Personal information
- Born: Benjamin Bindoff 1838 Shoreditch, London, England
- Died: 1899 (aged 60) Brighton, England
- Years active: 1853–1865
- Height: 5 ft 10.5 in (179 cm) (1865)
- Weight: 10 st 12 lb (152 lb; 69 kg) (1865)

Sport
- Country: England
- Sport: Boxing
- Weight class: Super welter

= Benjamin Bandoff =

English boxer (1838-1899)

Benjamin Bindoff (1838–1899), known as Benjamin Bandoff, was a 19th-century English-Jewish bare-knuckle boxer.

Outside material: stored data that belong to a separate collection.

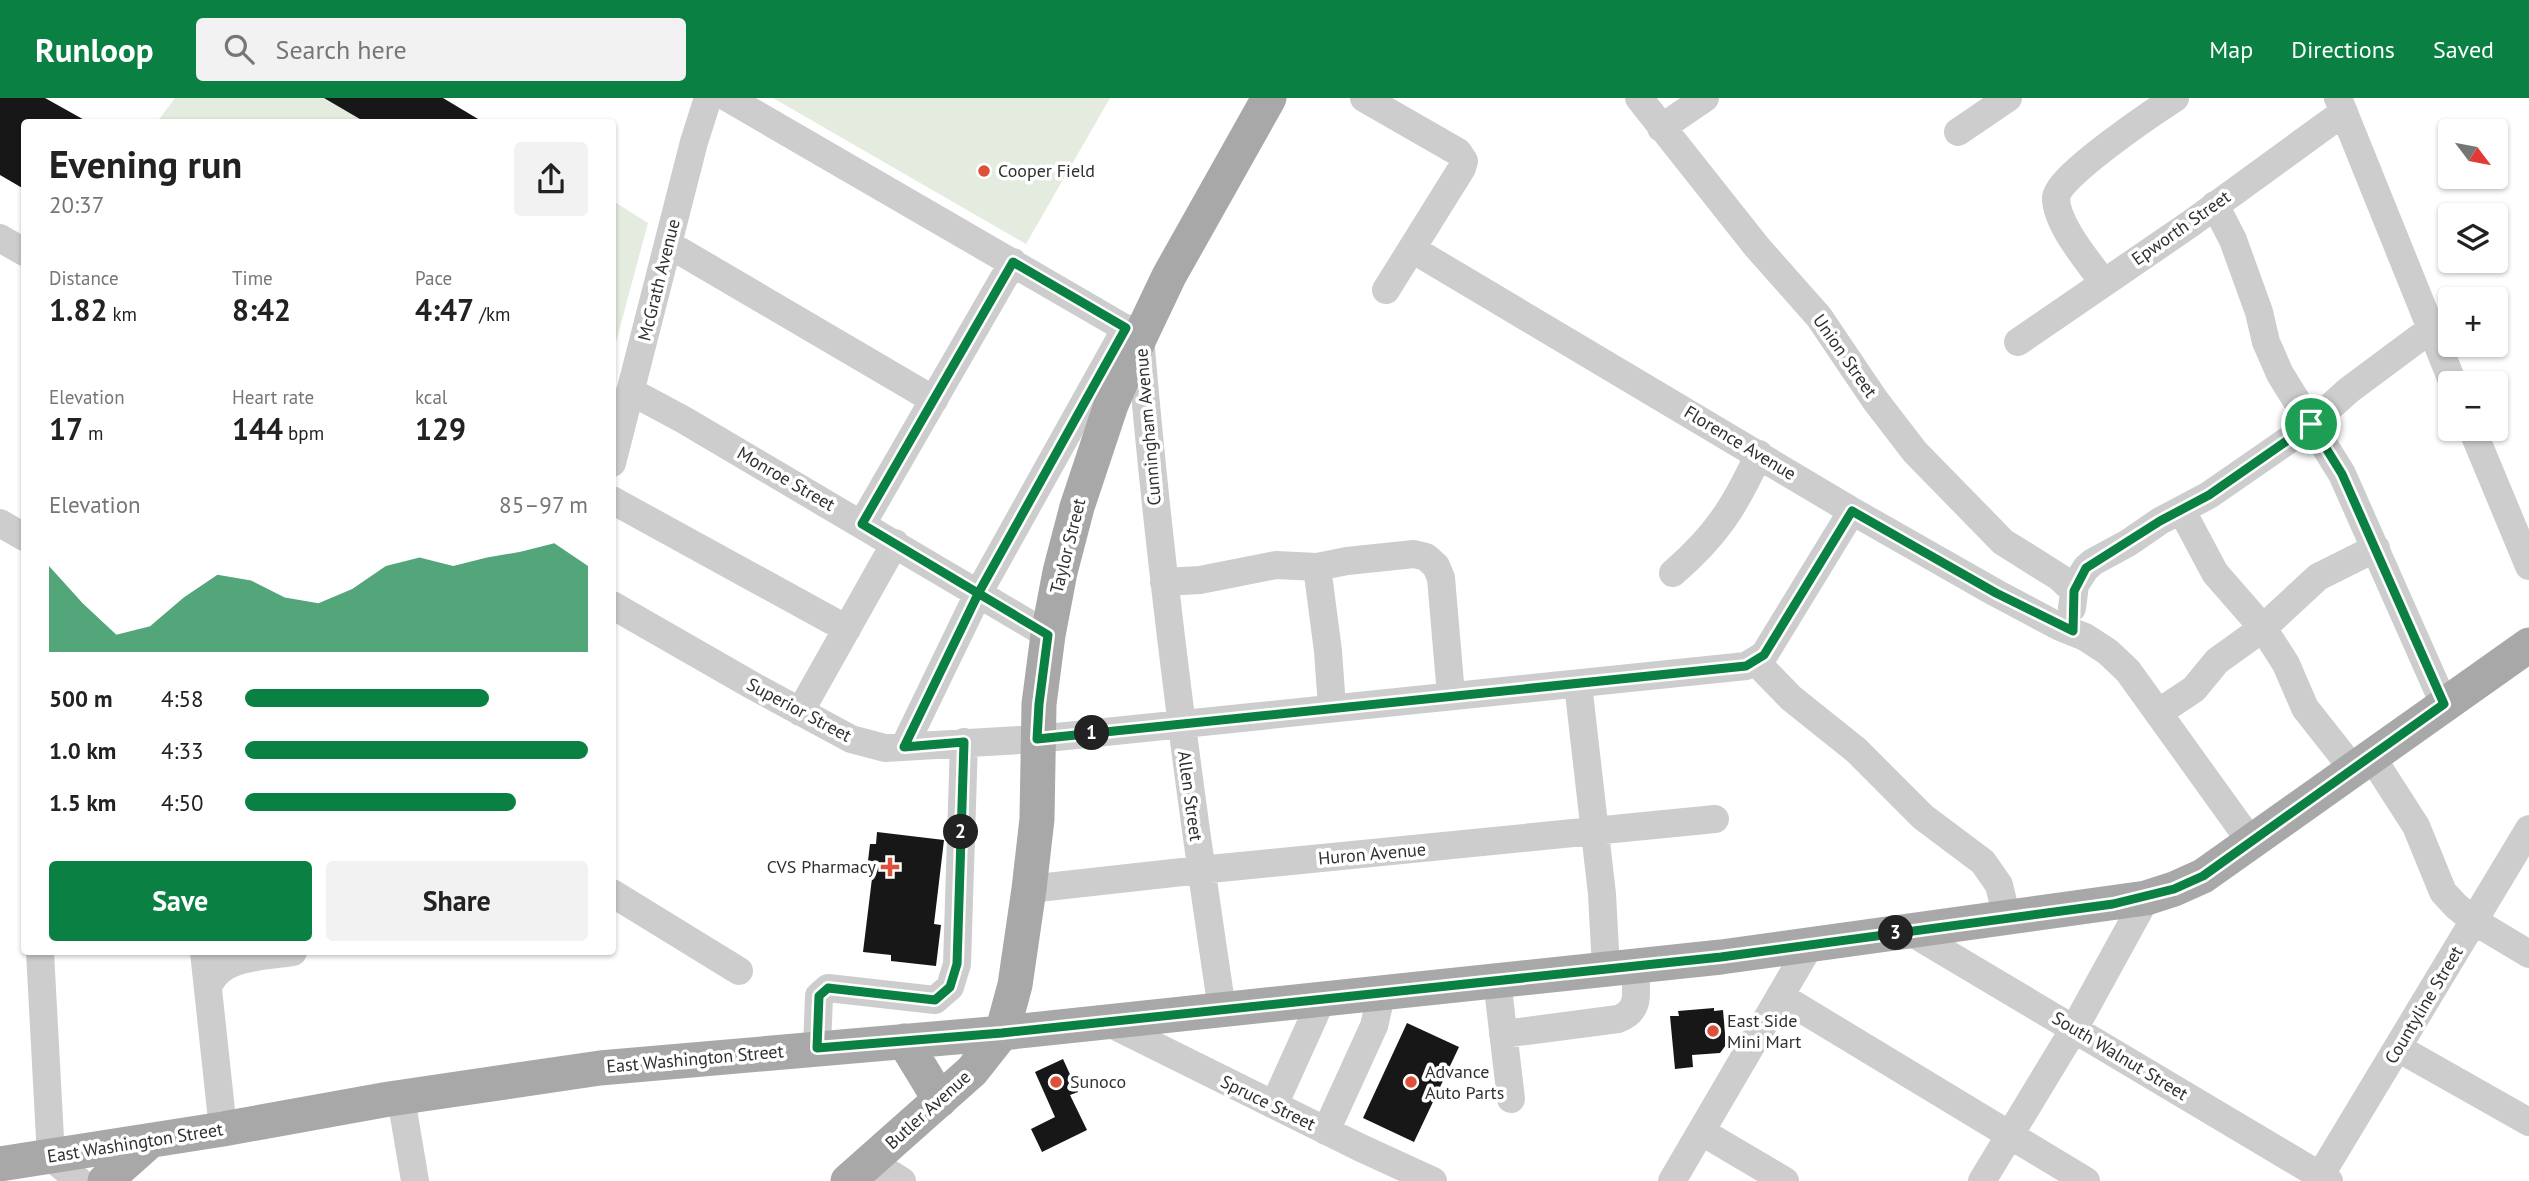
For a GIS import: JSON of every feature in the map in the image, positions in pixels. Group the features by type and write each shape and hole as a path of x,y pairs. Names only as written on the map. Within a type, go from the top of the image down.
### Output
{"main road":[{"name":"Taylor Street","path":"1002,1033 1015,985 1029,889 1037,819 1039,704 1048,635 1060,572 1081,495 1133,332 1169,276 1269,98"},
{"name":"East Washington Street","path":"0,1164 600,1068 1002,1033 1621,967 1909,932 2146,898 2203,876 2529,645"},
{"name":"Butler Avenue","path":"859,1171 972,1071 1002,1033"},
{"path":"904,1041 940,1100"},
{"path":"105,1181 150,1141"}],"street":[{"name":"McGrath Avenue","path":"616,447 694,142 708,98"},
{"name":"Cunningham Avenue","path":"728,98 1133,332 1164,582"},
{"path":"1364,98 1458,152 1464,160 1462,168 1386,290"},
{"name":"Union Street","path":"1639,98 1757,247 1819,317 1875,400 1915,452 2003,542 2059,578 2074,591"},
{"path":"1661,128 1705,98"},
{"path":"1958,132 2008,98"},
{"path":"2103,282 2070,235 2055,196 2060,185 2099,152 2175,98"},
{"path":"2341,105 2448,371"},
{"name":"Epworth Street","path":"2018,342 2215,205 2341,105"},
{"path":"2215,205 2233,240 2259,312 2266,342 2280,374 2342,474 2444,704"},
{"path":"0,238 21,250"},
{"path":"668,244 934,400"},
{"name":"Florence Avenue","path":"1412,249 1852,511 1996,593 2073,631"},
{"path":"862,524 1013,262"},
{"path":"2251,842 2128,671 2108,652 2073,631 2074,591 2086,568 2093,562 2209,495 2311,424 2349,390 2431,328"},
{"name":"Taylor Street","path":"904,747 979,592 1133,332"},
{"name":"Monroe Street","path":"630,391 979,592 1048,635"},
{"path":"2477,441 2529,566"},
{"path":"1673,573 1715,533 1742,492 1759,454"},
{"path":"616,502 847,629"},
{"path":"1852,511 1764,655 1756,662 1791,698 1856,750 1923,817 1973,852 1993,875 2002,893 2007,918"},
{"path":"2182,511 2215,573 2263,628 2286,664 2305,708 2342,755 2361,764 2416,826 2443,891 2474,921 2529,954"},
{"path":"0,523 21,535"},
{"path":"800,712 895,543"},
{"path":"2158,713 2194,689 2217,661 2263,628 2318,577 2376,548"},
{"path":"1164,582 1200,580 1276,565 1317,567 1413,554 1426,558 1436,566 1441,578 1451,695"},
{"path":"1317,567 1332,708"},
{"name":"Allen Street","path":"1164,582 1180,723 1222,1009"},
{"name":"Superior Street","path":"616,607 800,712 867,746 885,748 1037,739 1578,684 1746,666 1756,662"},
{"path":"1503,1034 1618,1019 1629,1015 1635,1006 1621,967 1602,894 1578,684"},
{"path":"817,1048 819,996 828,988 935,1000 950,987 957,964 964,742"},
{"name":"Huron Avenue","path":"1029,889 1714,819"},
{"name":"Countyline Street","path":"2322,1179 2529,829"},
{"path":"616,895 739,971"},
{"path":"1982,1181 2074,1029 2146,898"},
{"name":"South Walnut Street","path":"1909,932 2322,1179"},
{"path":"1672,1181 1810,945"},
{"path":"40,955 51,1157 79,1181"},
{"path":"204,955 223,1129"},
{"path":"209,985 213,975 227,964 276,955"},
{"path":"1497,980 1511,1099"},
{"path":"1326,1131 1374,1026 1382,992"},
{"path":"1780,996 2087,1181"},
{"path":"1274,1105 1322,999"},
{"name":"Spruce Street","path":"1105,1021 1433,1181"},
{"path":"2398,1048 2529,1122"},
{"path":"401,1098 415,1181"},
{"path":"1702,1132 1785,1181"},
{"path":"859,1171 902,1181"}],"shaded area":[{"path":"175,98 443,98 478,119 159,119"},
{"name":"Cooper Field","path":"773,98 1110,98 1026,244"},
{"path":"616,203 648,223 616,342"}],"building":[{"path":"0,98 45,98 83,119 21,119 21,187 0,175"},
{"path":"324,98 443,98 478,119 360,119"},
{"name":"CVS Pharmacy","path":"877,832 944,840 934,924 941,925 936,966 891,961 891,955 863,952 874,862 868,861 870,844 876,844"},
{"path":"1714,1008 1714,1011 1723,1010 1726,1045 1720,1053 1692,1055 1693,1067 1675,1069 1670,1016 1679,1016 1678,1011"},
{"name":"Advance Auto Parts","path":"1407,1023 1459,1047 1414,1142 1363,1118"},
{"path":"1063,1059 1078,1092 1070,1095 1087,1130 1042,1152 1031,1129 1055,1117 1035,1072"}],"place":[{"name":"Cooper Field","path":"984,171"},
{"name":"CVS Pharmacy","path":"890,867"},
{"name":"East Side Mini Mart","path":"1713,1031"},
{"name":"Sunoco","path":"1056,1082"},
{"name":"Advance Auto Parts","path":"1411,1082"}],"route":[{"path":"2311,424 2209,495 2160,521 2086,568 2075,585 2073,631 2060,627 1996,593 1852,511 1764,655 1746,666 1037,739 1048,635 979,592 862,524 1013,262 1126,328 979,592 904,747 964,742 957,964 950,987 935,1000 828,988 819,996 817,1048 1002,1033 1721,957 2113,904 2174,889 2203,876 2444,704 2342,474 2311,424"}]}
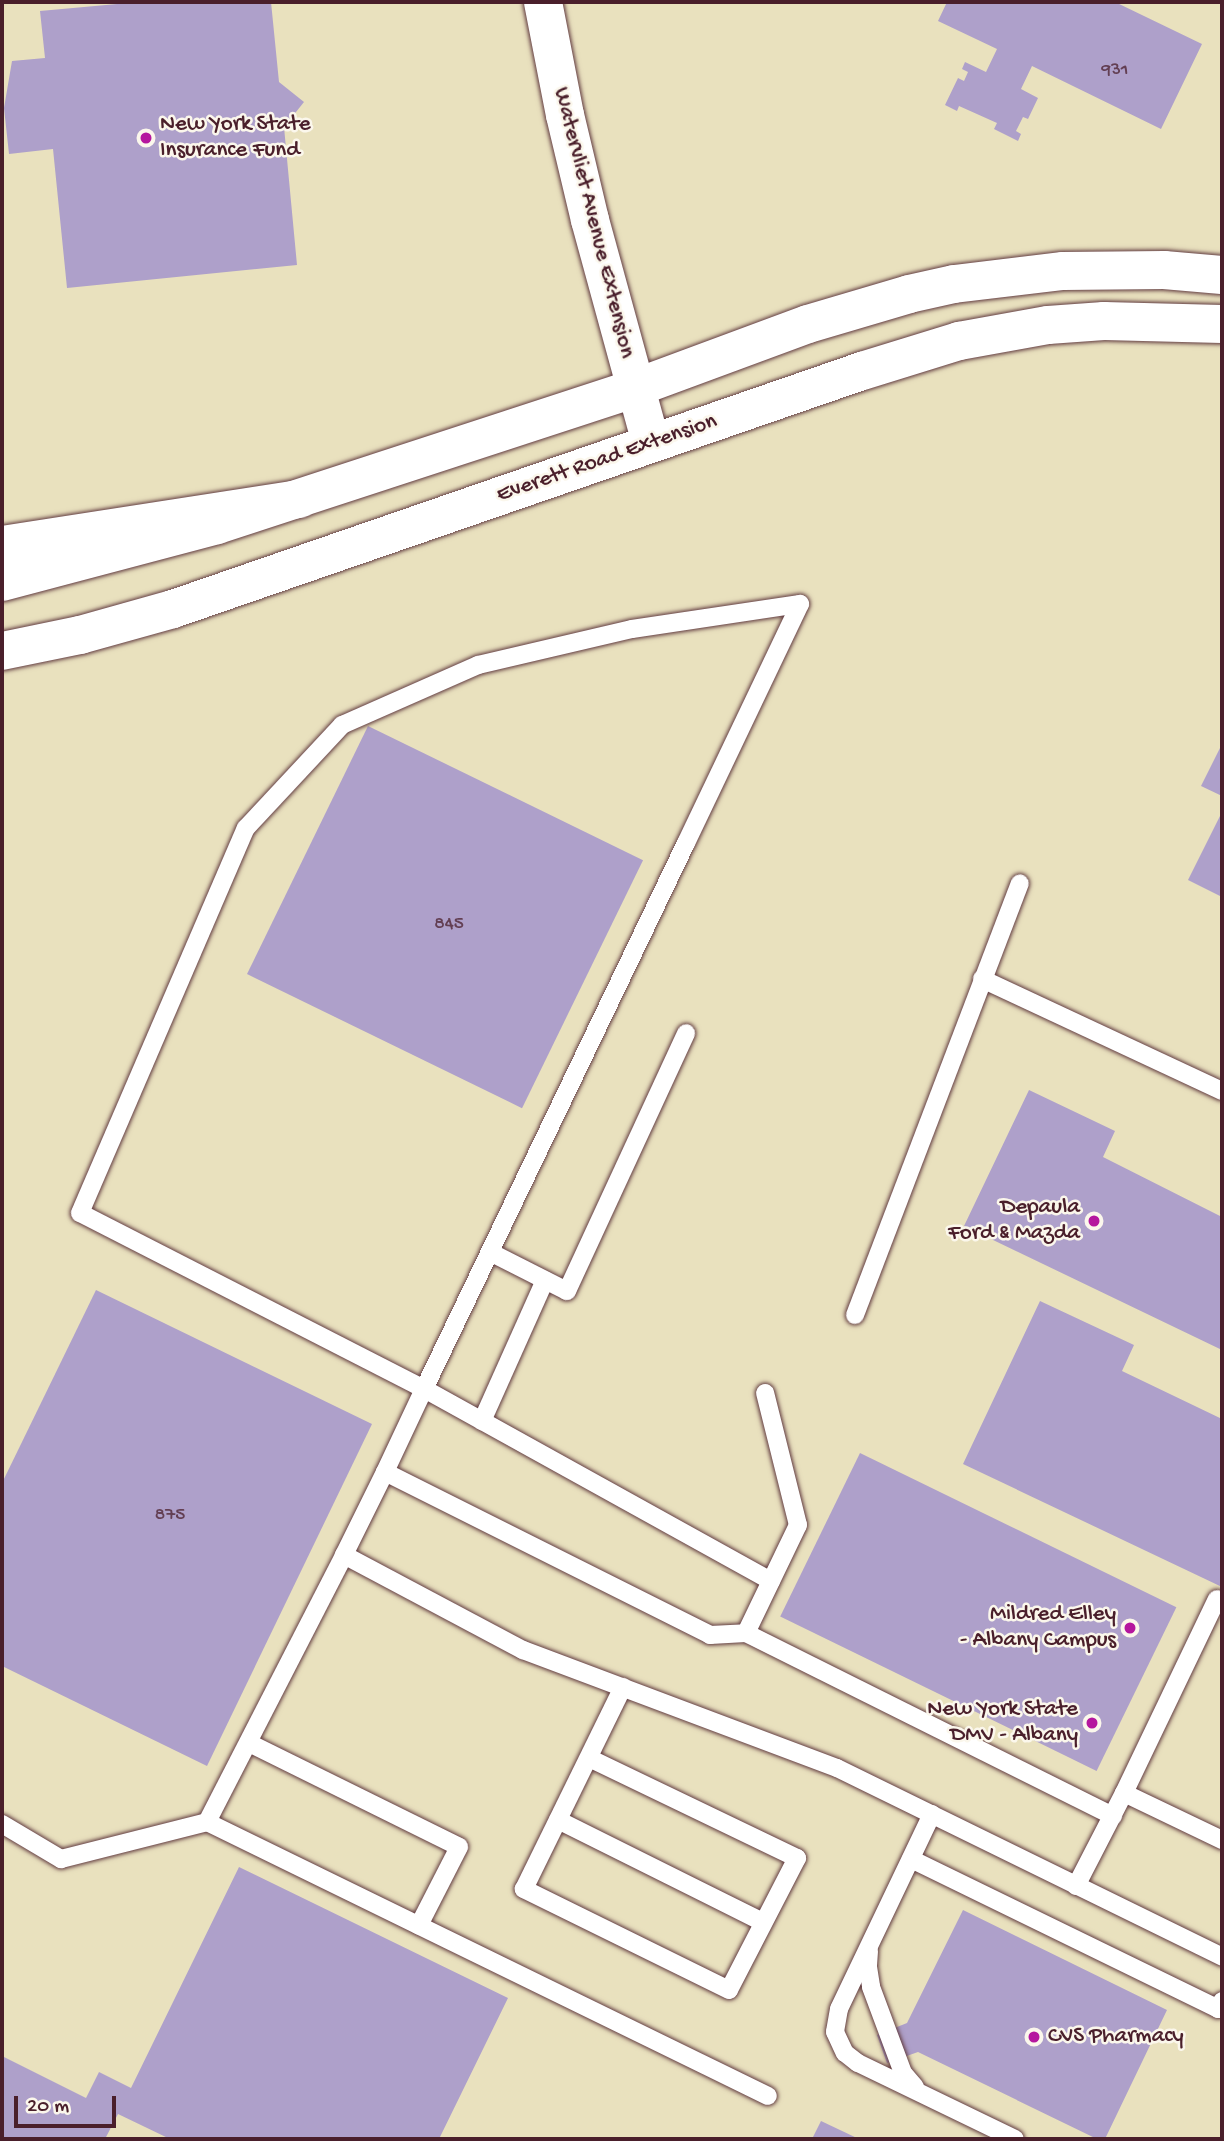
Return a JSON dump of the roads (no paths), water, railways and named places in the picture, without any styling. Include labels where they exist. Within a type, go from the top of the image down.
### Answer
[{"type":"main road","name":"Watervliet Avenue Extension","points":[[543,2],[568,128],[651,443]]},
{"type":"main road","points":[[2,582],[159,542],[299,499],[635,388],[878,302],[954,284],[1104,269],[1222,275]]},
{"type":"main road","name":"Everett Road Extension","points":[[2,651],[80,635],[173,609],[905,356],[997,333],[1104,321],[1222,324]]},
{"type":"main road","points":[[2,545],[299,499]]},
{"type":"lane","points":[[207,1822],[385,1472],[424,1389],[800,604],[632,629],[478,665],[342,725],[246,828],[80,1213],[424,1389],[771,1581]]},
{"type":"lane","points":[[855,1315],[1020,884]]},
{"type":"lane","points":[[982,979],[1222,1091]]},
{"type":"lane","points":[[490,1252],[567,1292],[686,1033]]},
{"type":"lane","points":[[482,1420],[545,1280]]},
{"type":"lane","points":[[746,1633],[798,1525],[765,1393]]},
{"type":"lane","points":[[385,1472],[710,1635],[746,1633],[1113,1815]]},
{"type":"lane","points":[[344,1555],[523,1650],[837,1768],[1222,1957]]},
{"type":"lane","points":[[1076,1886],[1217,1599]]},
{"type":"lane","points":[[589,1758],[797,1858],[729,1990],[524,1889],[623,1687]]},
{"type":"lane","points":[[249,1743],[459,1847],[419,1925]]},
{"type":"lane","points":[[1124,1793],[1222,1840]]},
{"type":"lane","points":[[932,1814],[836,2017],[837,2040],[845,2053],[858,2063],[1015,2139]]},
{"type":"lane","points":[[558,1820],[763,1922]]},
{"type":"lane","points":[[2,1824],[61,1859],[207,1822],[768,2096]]},
{"type":"lane","points":[[911,1859],[1220,2005]]},
{"type":"lane","points":[[873,1937],[868,1967],[876,1999],[904,2076],[931,2099]]},
{"type":"place","name":"New York State Insurance Fund","points":[[146,138]]},
{"type":"place","name":"Depaula Ford & Mazda","points":[[1094,1221]]},
{"type":"place","name":"Mildred Elley - Albany Campus","points":[[1130,1628]]},
{"type":"place","name":"New York State DMV - Albany","points":[[1092,1723]]},
{"type":"place","name":"CVS Pharmacy","points":[[1034,2037]]}]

Bandoff's first match was on 20 September 1853, having been matched against Jerry Duggan for £10 a side. The battle, which continued for 75 rounds, was interrupted by the approach of darkness, and the match was drawn. Bandoff next fought George Sims, and was beaten by him on 8 November 1854 and on 17 May 1858. Four years later, however, Bandoff retrieved his reputation as a fighter when he met and defeated Hopkinson after a battle of 28 rounds (9 April 1862). This victory was followed by another on 8 September 1863, when Bandoff defeated Australian boxer Frederick "Black Billy" Jackson at Home Circuit after 40 rounds. On the same spot he fought 86 rounds with Callaghan; but owing to darkness the match terminated in a draw. Bandoff's last appearance in the prize-ring was at Thames Haven on 14 February 1865, when he was beaten by Jack Smith, the "Brighton Doctor," after a contest of 16 rounds.
He worked as a leather merchant in Brighton, where he died in 1899.

His grandson was historian Stanley Bindoff.